The problem with this minimalistic modern-dress production by Deborah Warner (her third time directing the piece) is as though there’s no support for the actors where the staging is concerned. They are left with far too much work to do. It’s hard to place the blame at the feet of the actors as for the most part their storytelling, and their grasp of the text is terrific. My guest for the evening had never seen King Lear before and left angry at the lack of narrative structure.

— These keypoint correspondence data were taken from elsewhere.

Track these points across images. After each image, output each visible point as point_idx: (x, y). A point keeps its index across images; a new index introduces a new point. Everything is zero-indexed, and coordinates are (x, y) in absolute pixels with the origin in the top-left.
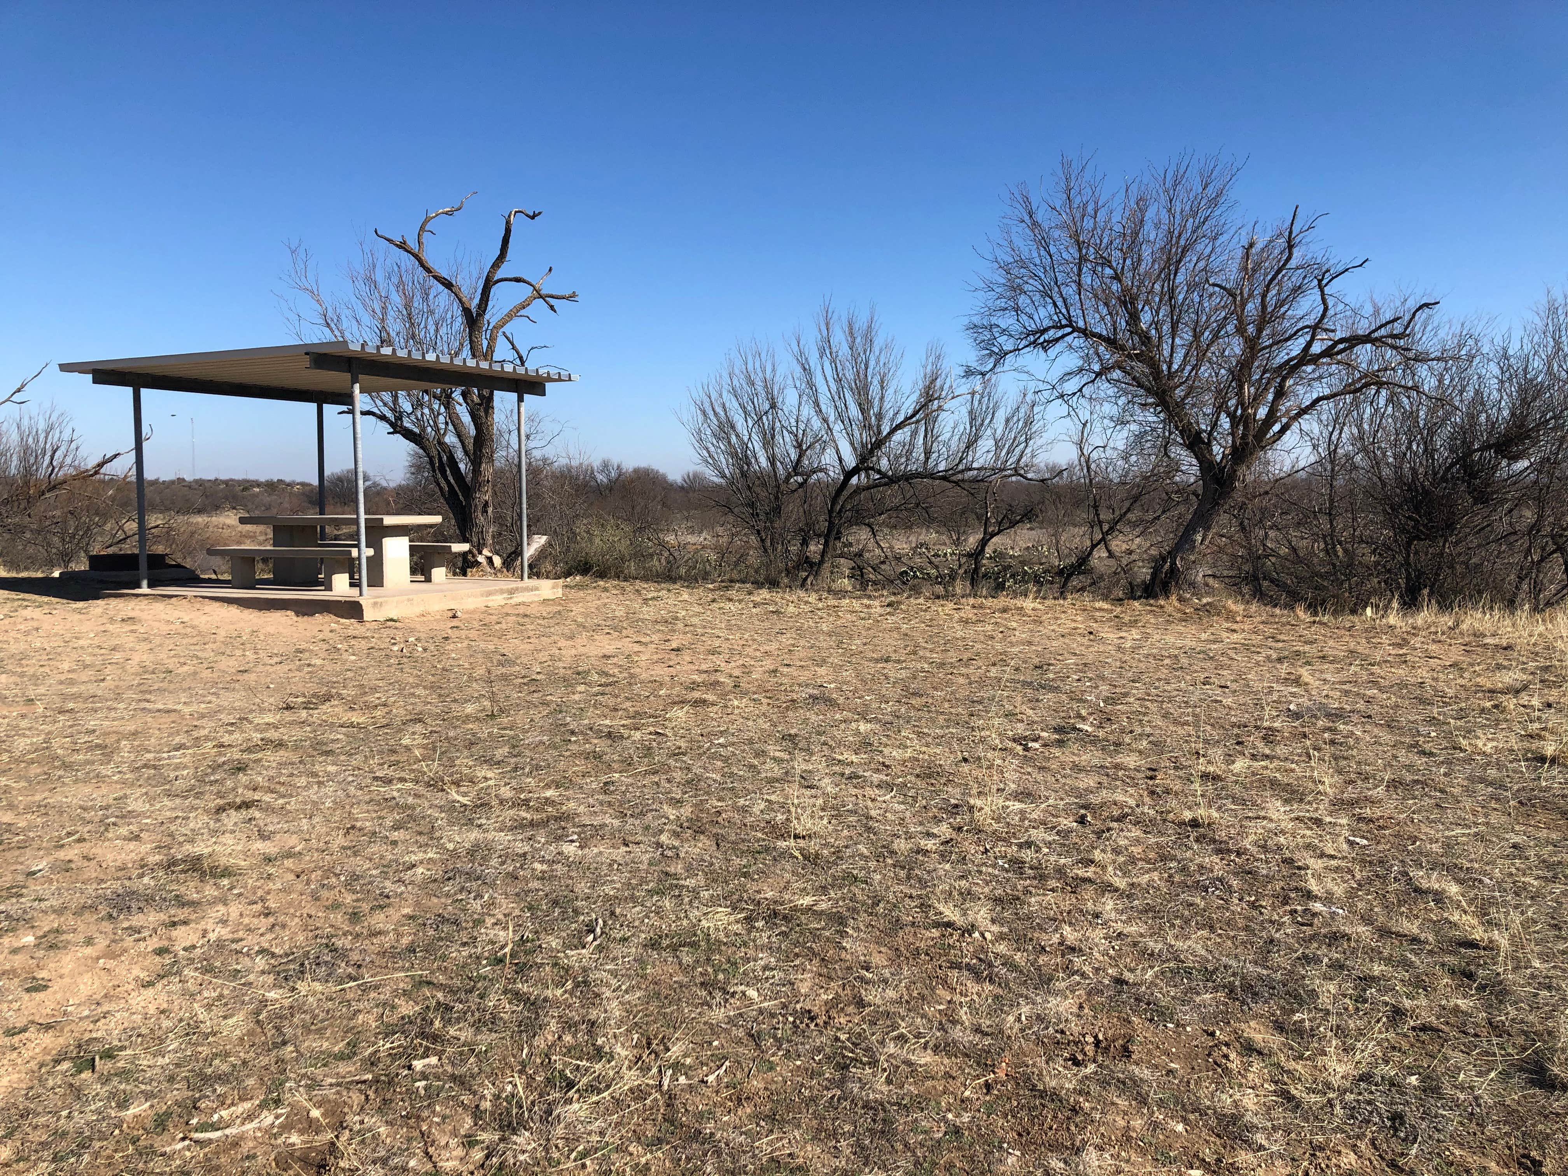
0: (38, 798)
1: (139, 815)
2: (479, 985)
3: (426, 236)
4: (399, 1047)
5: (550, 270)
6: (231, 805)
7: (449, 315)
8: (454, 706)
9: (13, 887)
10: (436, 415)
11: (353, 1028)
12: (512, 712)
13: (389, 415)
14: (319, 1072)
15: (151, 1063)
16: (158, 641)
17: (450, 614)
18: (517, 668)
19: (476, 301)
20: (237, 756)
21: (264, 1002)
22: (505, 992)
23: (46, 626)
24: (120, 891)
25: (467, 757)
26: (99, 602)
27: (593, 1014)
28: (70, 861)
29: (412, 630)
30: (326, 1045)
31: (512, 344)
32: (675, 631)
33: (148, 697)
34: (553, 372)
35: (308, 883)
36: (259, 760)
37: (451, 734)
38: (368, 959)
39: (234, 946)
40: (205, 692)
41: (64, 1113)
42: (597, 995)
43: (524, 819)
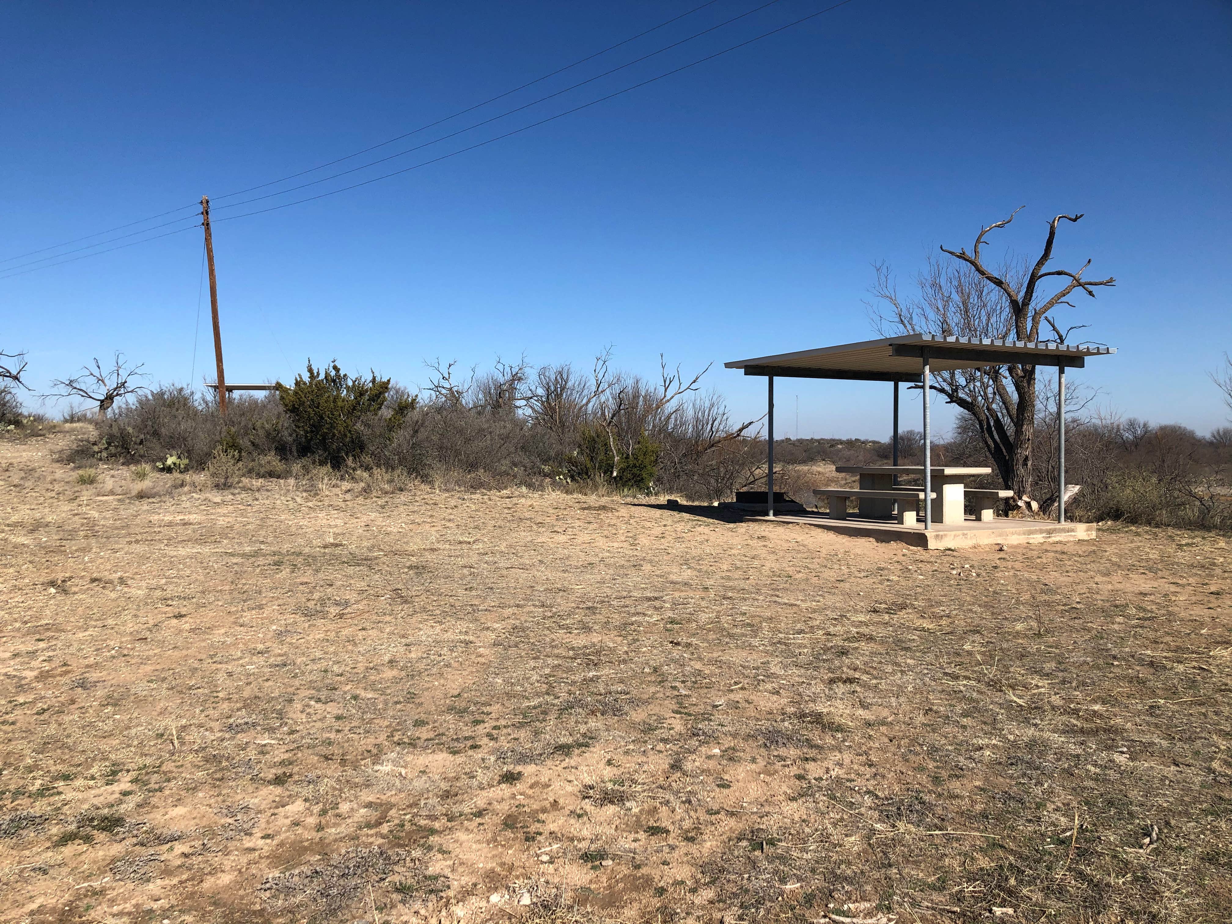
0: (715, 655)
1: (778, 677)
2: (1046, 858)
3: (981, 246)
4: (980, 892)
5: (1089, 261)
6: (840, 679)
7: (999, 307)
8: (1006, 623)
9: (705, 714)
10: (985, 387)
11: (941, 867)
12: (1056, 634)
13: (947, 388)
14: (918, 895)
15: (799, 855)
16: (781, 554)
17: (997, 548)
18: (1059, 597)
19: (1022, 294)
20: (841, 643)
21: (873, 831)
22: (1070, 869)
23: (711, 539)
24: (771, 729)
25: (1019, 667)
26: (742, 524)
27: (1155, 908)
28: (738, 702)
29: (967, 559)
30: (921, 875)
31: (1053, 326)
32: (1213, 576)
33: (777, 593)
34: (1092, 347)
35: (899, 747)
36: (857, 648)
37: (1005, 645)
38: (950, 816)
39: (848, 784)
40: (815, 594)
41: (746, 876)
42: (1157, 893)
43: (1075, 725)
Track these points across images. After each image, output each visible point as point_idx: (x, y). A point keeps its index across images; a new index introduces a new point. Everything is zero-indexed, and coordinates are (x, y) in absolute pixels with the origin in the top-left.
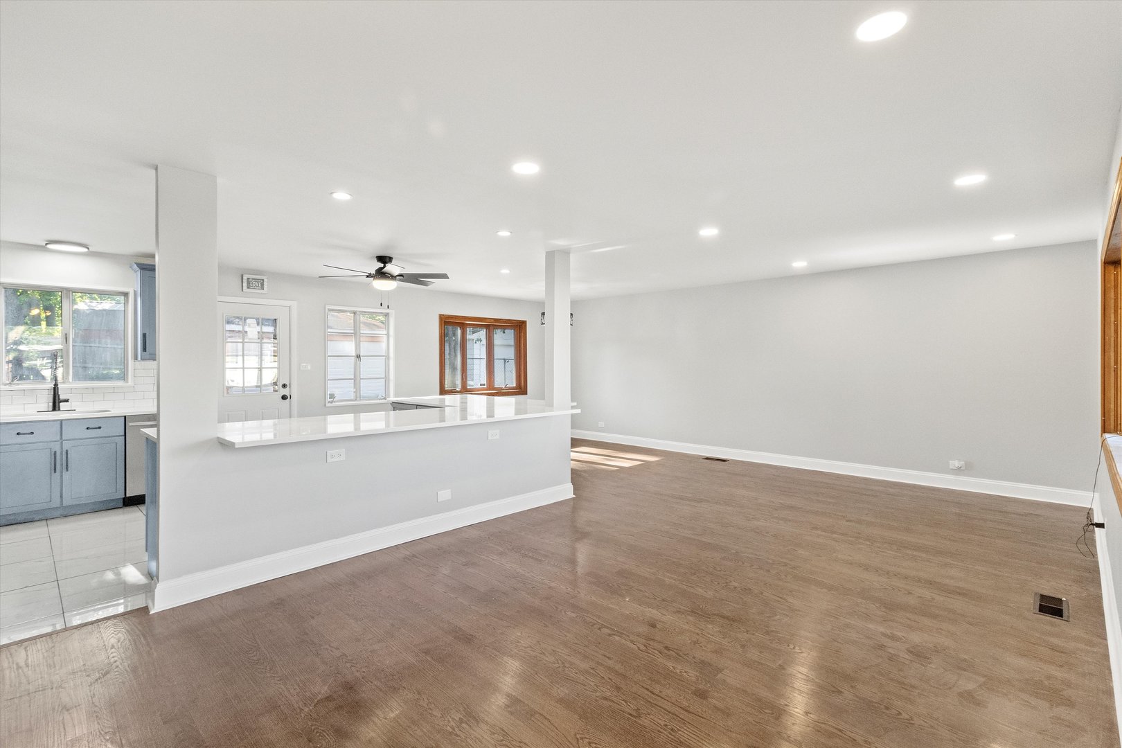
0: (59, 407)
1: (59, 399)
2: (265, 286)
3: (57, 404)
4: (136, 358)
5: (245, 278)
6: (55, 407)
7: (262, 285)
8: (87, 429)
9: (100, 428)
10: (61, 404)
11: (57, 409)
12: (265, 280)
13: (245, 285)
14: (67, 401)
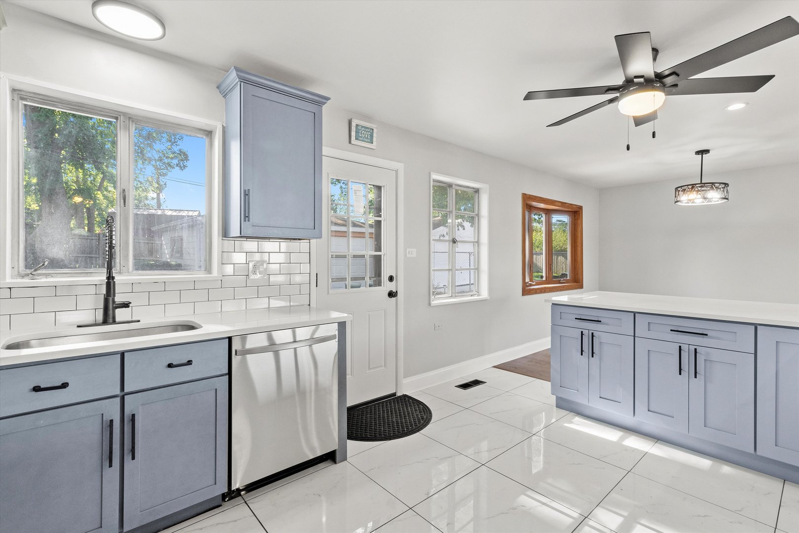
0: (114, 318)
1: (114, 302)
2: (375, 139)
3: (111, 312)
4: (225, 233)
5: (354, 124)
6: (108, 318)
7: (372, 136)
8: (170, 366)
9: (189, 363)
10: (118, 311)
11: (111, 320)
12: (375, 130)
13: (353, 134)
14: (126, 305)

Important, crucial questions like ‘where are we?’ and ‘why are we here?’ go unanswered and it bleeds into the performances as not everyone is on the same page.

 

There is a 20 minute pre-show in which the performers and the technicians ‘set-up’ the stage, sweeping, moping and building it. The set (designed by Warner herself with co-designer Jean Kalman who’s also In charge of the lighting) is a white box and several blue ‘school’ chairs with the projection of act and scene numbers. So we’re on set? Are we in the rehearsal room? And then nothing really changes. It’s left for the actors to sort of fend for themselves, and in this case, some thrive, others sink.